Snoop noted how when he began his career, there was a tangible way to track the money. If the record company sold a million albums at $9.00, then there was a set amount of money and the artists received their percentage. Snoop and countless other artists now ask how data can show that people watched, say, 300,000 hours of a show, but the artist isn’t receiving commensurate money for that huge consumption of the goods.

Streaming of digital content, as opposed to the sale of CDs, is the problem which first arose in 1999 when the company Napster established the practice of digital file sharing. This was much like illegally copying cassette tapes in the 70s and 80s, only easier and far more extensive. But Steve Jobs and Apple’s innovation of iTunes leveled the playing field. Jobs and Apple, while making millions with their new technology, also guaranteed artists they would receive payment for downloads. That was a game changer – and one more example of a true visionary. Jobs was a ruthless businessman, but he also had the spirit of an artist.

The actors and writers are striking for numerous reasons. Working in the arts can be a precarious position because it’s rarely a full time job with a company providing benefits year to year.
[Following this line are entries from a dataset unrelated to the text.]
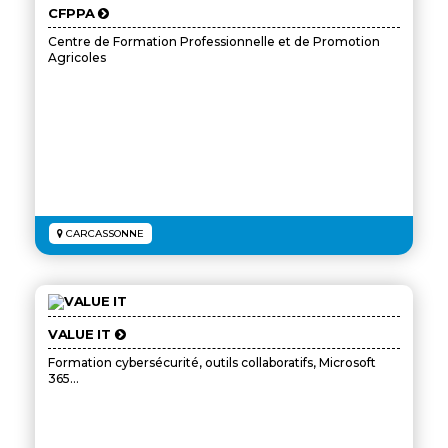
CFPPA
Centre de Formation Professionnelle et de Promotion
Agricoles
CARCASSONNE
VALUE IT
Formation cybersécurité, outils collaboratifs, Microsoft
365...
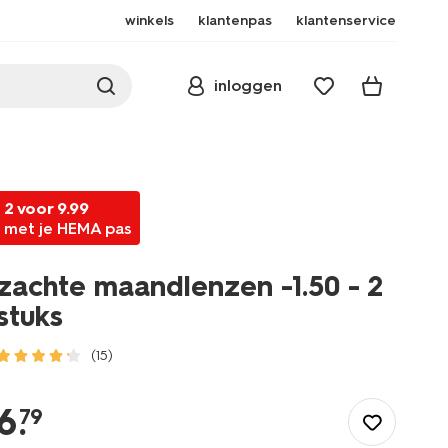
winkels
klantenpas
klantenservice
inloggen
2 voor 9.99
met je HEMA pas
zachte maandlenzen -1.50 - 2
stuks
(15)
/mooi-
gezond/gezondheid/brillen-
6
.
79
lenzen/maandlenzen/zachte-
maandlenzen-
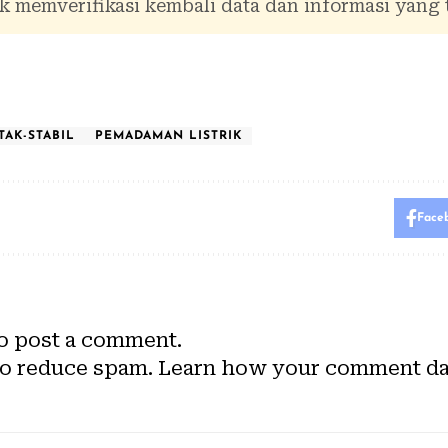
 memverifikasi kembali data dan informasi yang 
TAK-STABIL
PEMADAMAN LISTRIK
Face
o post a comment.
to reduce spam.
Learn how your comment dat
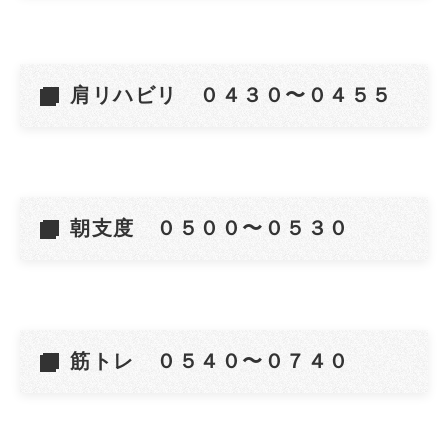
肩リハビリ ０４３０〜０４５５
朝支度 ０５００〜０５３０
筋トレ ０５４０〜０７４０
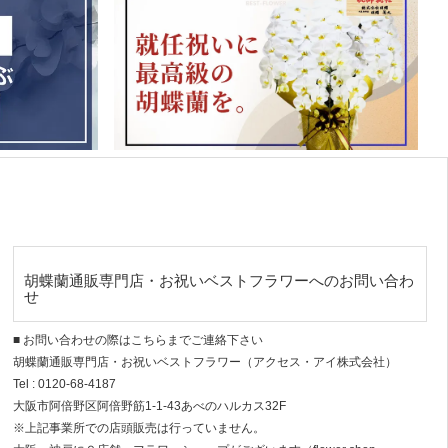
胡蝶蘭通販専門店・お祝いベストフラワーへのお問い合わ
せ
■ お問い合わせの際はこちらまでご連絡下さい
胡蝶蘭通販専門店・お祝いベストフラワー（アクセス・アイ株式会社）
Tel : 0120-68-4187
大阪市阿倍野区阿倍野筋1-1-43あべのハルカス32F
※上記事業所での店頭販売は行っていません。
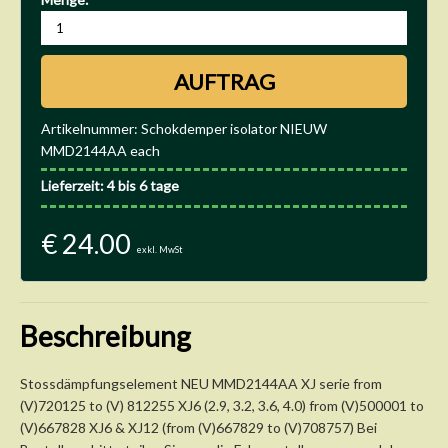
Artikelnummer: Schokdemper isolator NIEUW
MMD2144AA each
Lieferzeit: 4 bis 6 tage
€ 24.00
exkl. MwSt
Beschreibung
Stossdämpfungselement NEU MMD2144AA XJ serie from
(V)720125 to (V) 812255 XJ6 (2.9, 3.2, 3.6, 4.0) from (V)500001 to
(V)667828 XJ6 & XJ12 (from (V)667829 to (V)708757) Bei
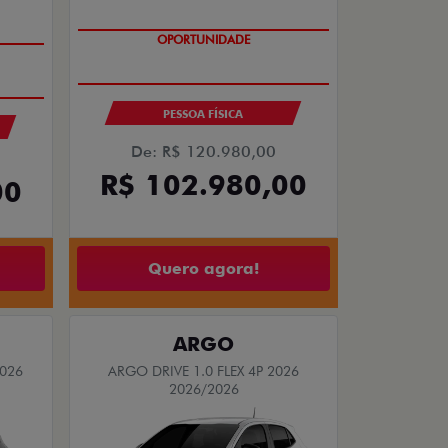
OPORTUNIDADE
PESSOA FÍSICA
De: R$ 120.980,00
R$ 102.980,00
00
Quero agora!
ARGO
2026
ARGO DRIVE 1.0 FLEX 4P 2026
2026/2026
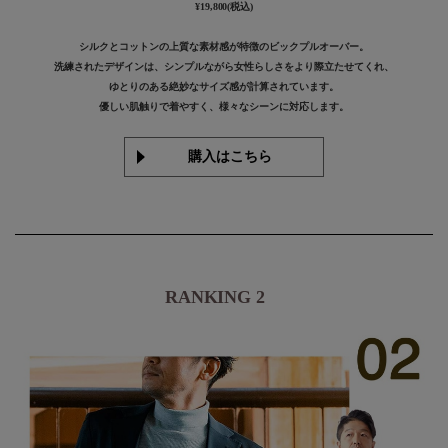
¥19,800(税込)
シルクとコットンの上質な素材感が特徴のビックプルオーバー。
洗練されたデザインは、シンプルながら女性らしさをより際立たせてくれ、
ゆとりのある絶妙なサイズ感が計算されています。
優しい肌触りで着やすく、様々なシーンに対応します。
購入はこちら
RANKING 2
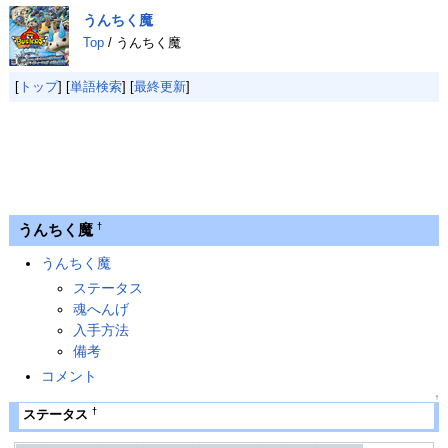
うんちく魔
Top
/ うんちく魔
[
トップ
] [
単語検索
] [
最終更新
]
うんちく魔
†
うんちく魔
ステータス
魂へんげ
入手方法
備考
コメント
↑
†
ステータス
Thus writers and actors depend on the income of residuals during the time between gigs. And if the company continues to make money from the product during that time, the artists should as well. When Jerry Seinfeld and Larry David sold the syndication rights for Seinfeld, they earned a staggering sum of $225 million. That, of course, is evidence of just how much more money the networks made by endlessly showing reruns. That’s why just two years ago, Netflix paid $500 million for Seinfeld, NBC Universal paid $500 million for The Office, and WarnerMedia paid $425 million for Friends. Clearly, these networks make huge outlays for content, knowing they will earn massive returns on their investment.

In the era of data science, the industry has the ability to track penny for penny how much a piece of art is earning. They also have a responsibility to be transparent in their use of new technologies, including streaming and AI, another aspect of the strike. One problematic development is the industry’s use of AI to regenerate images and likeness of an artist, but suggest that it’s not really the artist so doesn’t deserve compensation. Author Jane Friedman had a truly dystopian moment earlier this year when someone used AI to write books in her style and subject matter and begin selling them on Amazon in her name. Initially Amazon refused to take them down, though the company shockingly relented when her professional organization intervened on her behalf.

As a writer and teacher of literature, I know all too well the value of the creation and the history of compensation for writers and artists. In the spirit of Labor Day, it’s worth talking about fair compensation for workers, especially creators. Artists deserve their share, especially because there is no art without them. As Snoop Dog would say, “that’s fo’ shizzle.”